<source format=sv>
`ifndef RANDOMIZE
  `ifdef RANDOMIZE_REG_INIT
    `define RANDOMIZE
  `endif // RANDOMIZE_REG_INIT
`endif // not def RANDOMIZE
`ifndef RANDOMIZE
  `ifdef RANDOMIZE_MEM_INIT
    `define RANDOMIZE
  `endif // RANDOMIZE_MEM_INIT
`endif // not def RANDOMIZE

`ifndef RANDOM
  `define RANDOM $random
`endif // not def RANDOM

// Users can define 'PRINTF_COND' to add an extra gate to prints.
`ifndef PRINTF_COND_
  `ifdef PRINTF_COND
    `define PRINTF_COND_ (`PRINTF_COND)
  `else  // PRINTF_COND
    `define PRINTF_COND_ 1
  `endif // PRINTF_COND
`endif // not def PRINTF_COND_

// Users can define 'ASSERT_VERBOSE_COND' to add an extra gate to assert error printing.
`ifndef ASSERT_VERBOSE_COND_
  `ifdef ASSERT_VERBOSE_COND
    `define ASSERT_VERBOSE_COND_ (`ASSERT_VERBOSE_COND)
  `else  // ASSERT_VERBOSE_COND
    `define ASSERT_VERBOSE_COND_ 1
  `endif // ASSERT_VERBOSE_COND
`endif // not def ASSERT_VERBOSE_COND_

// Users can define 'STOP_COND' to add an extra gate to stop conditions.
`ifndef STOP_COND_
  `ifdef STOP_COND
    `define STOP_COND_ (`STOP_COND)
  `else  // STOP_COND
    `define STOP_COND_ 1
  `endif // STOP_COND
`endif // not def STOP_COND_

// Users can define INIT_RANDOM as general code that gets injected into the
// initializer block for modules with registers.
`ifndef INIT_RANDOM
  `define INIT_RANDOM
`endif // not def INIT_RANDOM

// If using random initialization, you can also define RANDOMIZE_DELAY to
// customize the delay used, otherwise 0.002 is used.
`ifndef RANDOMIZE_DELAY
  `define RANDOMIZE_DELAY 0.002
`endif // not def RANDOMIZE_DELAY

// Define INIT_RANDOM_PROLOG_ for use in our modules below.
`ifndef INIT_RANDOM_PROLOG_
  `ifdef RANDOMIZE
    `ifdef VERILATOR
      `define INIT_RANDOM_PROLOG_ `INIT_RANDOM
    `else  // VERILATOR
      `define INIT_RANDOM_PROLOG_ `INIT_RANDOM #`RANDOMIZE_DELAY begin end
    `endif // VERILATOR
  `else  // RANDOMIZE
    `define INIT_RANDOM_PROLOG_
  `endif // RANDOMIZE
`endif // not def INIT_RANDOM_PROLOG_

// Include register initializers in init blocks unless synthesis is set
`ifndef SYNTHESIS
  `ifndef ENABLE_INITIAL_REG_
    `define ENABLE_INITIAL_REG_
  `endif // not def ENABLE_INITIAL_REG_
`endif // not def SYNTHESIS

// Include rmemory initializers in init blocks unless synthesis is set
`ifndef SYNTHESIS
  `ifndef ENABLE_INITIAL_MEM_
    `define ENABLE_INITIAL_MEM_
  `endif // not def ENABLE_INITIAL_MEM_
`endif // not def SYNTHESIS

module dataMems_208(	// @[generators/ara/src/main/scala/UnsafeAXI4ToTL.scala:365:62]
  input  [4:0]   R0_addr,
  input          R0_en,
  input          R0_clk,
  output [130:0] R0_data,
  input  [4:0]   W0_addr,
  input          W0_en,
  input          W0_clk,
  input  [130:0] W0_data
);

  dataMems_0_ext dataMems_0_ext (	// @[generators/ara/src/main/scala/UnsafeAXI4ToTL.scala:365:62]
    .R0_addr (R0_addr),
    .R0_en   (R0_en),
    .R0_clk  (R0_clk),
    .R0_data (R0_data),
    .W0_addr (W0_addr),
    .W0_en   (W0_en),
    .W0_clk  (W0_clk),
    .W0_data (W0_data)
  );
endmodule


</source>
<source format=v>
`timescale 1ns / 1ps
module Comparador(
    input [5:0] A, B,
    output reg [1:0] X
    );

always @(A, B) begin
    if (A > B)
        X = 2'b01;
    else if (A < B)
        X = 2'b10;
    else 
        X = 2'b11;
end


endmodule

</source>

...

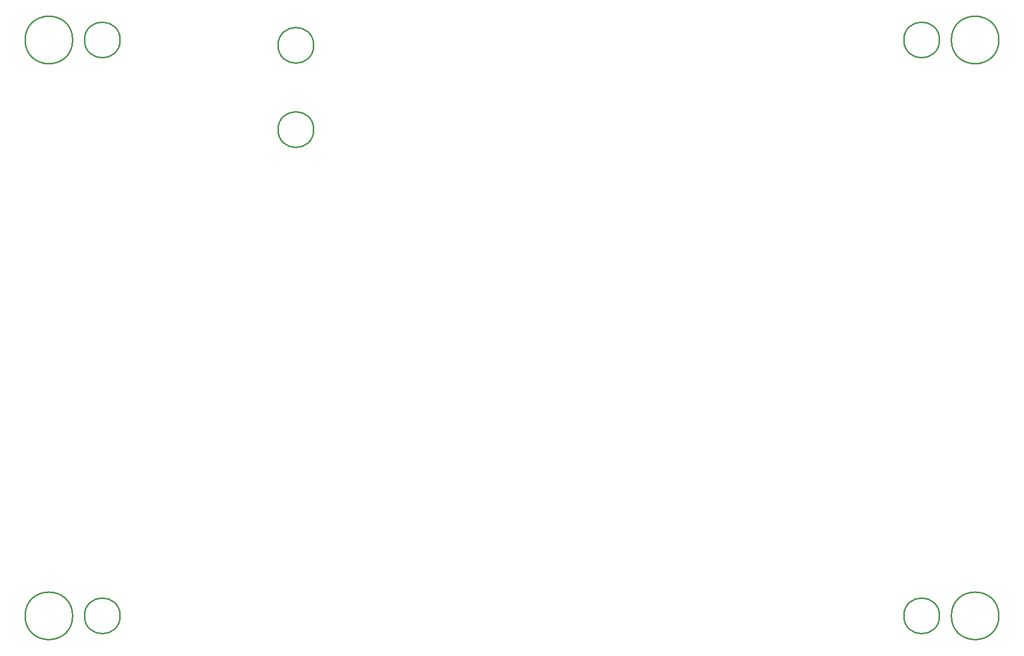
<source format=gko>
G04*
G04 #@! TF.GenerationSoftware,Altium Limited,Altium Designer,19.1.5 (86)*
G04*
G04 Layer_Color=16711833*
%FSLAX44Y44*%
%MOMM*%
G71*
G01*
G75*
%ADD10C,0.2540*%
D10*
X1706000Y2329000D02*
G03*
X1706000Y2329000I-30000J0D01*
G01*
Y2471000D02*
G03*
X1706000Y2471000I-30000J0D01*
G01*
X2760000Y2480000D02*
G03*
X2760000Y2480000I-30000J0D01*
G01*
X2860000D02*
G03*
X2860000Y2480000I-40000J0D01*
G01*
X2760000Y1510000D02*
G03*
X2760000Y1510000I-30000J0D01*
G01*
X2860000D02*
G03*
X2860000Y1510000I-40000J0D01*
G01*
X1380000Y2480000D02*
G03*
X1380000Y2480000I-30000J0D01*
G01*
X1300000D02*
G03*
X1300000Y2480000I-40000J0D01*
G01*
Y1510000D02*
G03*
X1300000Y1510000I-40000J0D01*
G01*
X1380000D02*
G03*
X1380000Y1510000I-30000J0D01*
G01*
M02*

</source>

→ **Task objective**
Line by line, check the listing above for the string "VERILATOR" and say how many lines have it, giving the number alone.

→ **Result of the task**
3